---------- Dataset records ----------

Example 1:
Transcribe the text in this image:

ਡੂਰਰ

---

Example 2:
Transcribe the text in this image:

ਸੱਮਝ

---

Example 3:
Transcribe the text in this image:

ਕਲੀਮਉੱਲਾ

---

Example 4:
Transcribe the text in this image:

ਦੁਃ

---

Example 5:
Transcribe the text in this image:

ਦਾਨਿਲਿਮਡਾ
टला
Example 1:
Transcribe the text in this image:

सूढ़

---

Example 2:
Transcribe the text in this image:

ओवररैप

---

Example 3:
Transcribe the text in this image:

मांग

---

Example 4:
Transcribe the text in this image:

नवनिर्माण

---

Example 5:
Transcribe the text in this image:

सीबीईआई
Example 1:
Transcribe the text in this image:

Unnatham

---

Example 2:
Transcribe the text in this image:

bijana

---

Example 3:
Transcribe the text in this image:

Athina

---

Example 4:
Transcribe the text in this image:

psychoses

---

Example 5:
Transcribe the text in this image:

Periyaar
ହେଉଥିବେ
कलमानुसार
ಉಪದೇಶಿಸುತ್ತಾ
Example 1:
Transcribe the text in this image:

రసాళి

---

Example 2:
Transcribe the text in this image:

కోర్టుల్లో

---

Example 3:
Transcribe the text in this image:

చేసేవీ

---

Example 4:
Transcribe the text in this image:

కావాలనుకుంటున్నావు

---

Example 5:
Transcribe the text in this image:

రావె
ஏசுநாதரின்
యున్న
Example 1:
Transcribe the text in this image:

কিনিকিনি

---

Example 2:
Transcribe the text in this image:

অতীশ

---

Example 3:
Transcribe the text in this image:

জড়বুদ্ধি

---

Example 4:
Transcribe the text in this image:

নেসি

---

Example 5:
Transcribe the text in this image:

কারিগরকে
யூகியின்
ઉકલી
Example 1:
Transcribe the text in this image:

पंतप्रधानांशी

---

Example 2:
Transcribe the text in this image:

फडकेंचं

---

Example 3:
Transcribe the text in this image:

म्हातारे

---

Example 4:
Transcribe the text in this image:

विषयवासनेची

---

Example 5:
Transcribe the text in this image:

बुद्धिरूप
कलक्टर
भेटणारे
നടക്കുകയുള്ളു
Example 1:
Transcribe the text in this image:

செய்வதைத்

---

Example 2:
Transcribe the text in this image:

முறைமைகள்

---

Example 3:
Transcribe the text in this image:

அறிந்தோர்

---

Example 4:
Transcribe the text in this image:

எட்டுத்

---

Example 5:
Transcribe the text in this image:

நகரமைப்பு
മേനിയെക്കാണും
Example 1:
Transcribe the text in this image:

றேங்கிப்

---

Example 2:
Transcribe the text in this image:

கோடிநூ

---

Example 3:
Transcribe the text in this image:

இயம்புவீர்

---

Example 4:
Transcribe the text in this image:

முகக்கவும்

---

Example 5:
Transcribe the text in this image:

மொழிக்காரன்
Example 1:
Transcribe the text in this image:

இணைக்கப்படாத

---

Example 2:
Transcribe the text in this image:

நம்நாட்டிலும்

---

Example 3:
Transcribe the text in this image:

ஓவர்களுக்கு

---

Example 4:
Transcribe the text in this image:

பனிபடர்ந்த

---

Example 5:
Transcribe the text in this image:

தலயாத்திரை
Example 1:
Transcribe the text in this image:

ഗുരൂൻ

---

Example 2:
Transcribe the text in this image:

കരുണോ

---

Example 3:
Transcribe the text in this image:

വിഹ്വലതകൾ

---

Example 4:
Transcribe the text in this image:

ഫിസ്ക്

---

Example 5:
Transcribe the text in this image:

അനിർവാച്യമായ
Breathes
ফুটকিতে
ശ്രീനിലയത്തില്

----------

* What to do:
From the data above, extract every line in its exact form.

* Response to this exercise:
Example 1:
Transcribe the text in this image:

ਡੂਰਰ

---

Example 2:
Transcribe the text in this image:

ਸੱਮਝ

---

Example 3:
Transcribe the text in this image:

ਕਲੀਮਉੱਲਾ

---

Example 4:
Transcribe the text in this image:

ਦੁਃ

---

Example 5:
Transcribe the text in this image:

ਦਾਨਿਲਿਮਡਾ
टला
Example 1:
Transcribe the text in this image:

सूढ़

---

Example 2:
Transcribe the text in this image:

ओवररैप

---

Example 3:
Transcribe the text in this image:

मांग

---

Example 4:
Transcribe the text in this image:

नवनिर्माण

---

Example 5:
Transcribe the text in this image:

सीबीईआई
Example 1:
Transcribe the text in this image:

Unnatham

---

Example 2:
Transcribe the text in this image:

bijana

---

Example 3:
Transcribe the text in this image:

Athina

---

Example 4:
Transcribe the text in this image:

psychoses

---

Example 5:
Transcribe the text in this image:

Periyaar
ହେଉଥିବେ
कलमानुसार
ಉಪದೇಶಿಸುತ್ತಾ
Example 1:
Transcribe the text in this image:

రసాళి

---

Example 2:
Transcribe the text in this image:

కోర్టుల్లో

---

Example 3:
Transcribe the text in this image:

చేసేవీ

---

Example 4:
Transcribe the text in this image:

కావాలనుకుంటున్నావు

---

Example 5:
Transcribe the text in this image:

రావె
ஏசுநாதரின்
యున్న
Example 1:
Transcribe the text in this image:

কিনিকিনি

---

Example 2:
Transcribe the text in this image:

অতীশ

---

Example 3:
Transcribe the text in this image:

জড়বুদ্ধি

---

Example 4:
Transcribe the text in this image:

নেসি

---

Example 5:
Transcribe the text in this image:

কারিগরকে
யூகியின்
ઉકલી
Example 1:
Transcribe the text in this image:

पंतप्रधानांशी

---

Example 2:
Transcribe the text in this image:

फडकेंचं

---

Example 3:
Transcribe the text in this image:

म्हातारे

---

Example 4:
Transcribe the text in this image:

विषयवासनेची

---

Example 5:
Transcribe the text in this image:

बुद्धिरूप
कलक्टर
भेटणारे
നടക്കുകയുള്ളു
Example 1:
Transcribe the text in this image:

செய்வதைத்

---

Example 2:
Transcribe the text in this image:

முறைமைகள்

---

Example 3:
Transcribe the text in this image:

அறிந்தோர்

---

Example 4:
Transcribe the text in this image:

எட்டுத்

---

Example 5:
Transcribe the text in this image:

நகரமைப்பு
മേനിയെക്കാണും
Example 1:
Transcribe the text in this image:

றேங்கிப்

---

Example 2:
Transcribe the text in this image:

கோடிநூ

---

Example 3:
Transcribe the text in this image:

இயம்புவீர்

---

Example 4:
Transcribe the text in this image:

முகக்கவும்

---

Example 5:
Transcribe the text in this image:

மொழிக்காரன்
Example 1:
Transcribe the text in this image:

இணைக்கப்படாத

---

Example 2:
Transcribe the text in this image:

நம்நாட்டிலும்

---

Example 3:
Transcribe the text in this image:

ஓவர்களுக்கு

---

Example 4:
Transcribe the text in this image:

பனிபடர்ந்த

---

Example 5:
Transcribe the text in this image:

தலயாத்திரை
Example 1:
Transcribe the text in this image:

ഗുരൂൻ

---

Example 2:
Transcribe the text in this image:

കരുണോ

---

Example 3:
Transcribe the text in this image:

വിഹ്വലതകൾ

---

Example 4:
Transcribe the text in this image:

ഫിസ്ക്

---

Example 5:
Transcribe the text in this image:

അനിർവാച്യമായ
Breathes
ফুটকিতে
ശ്രീനിലയത്തില്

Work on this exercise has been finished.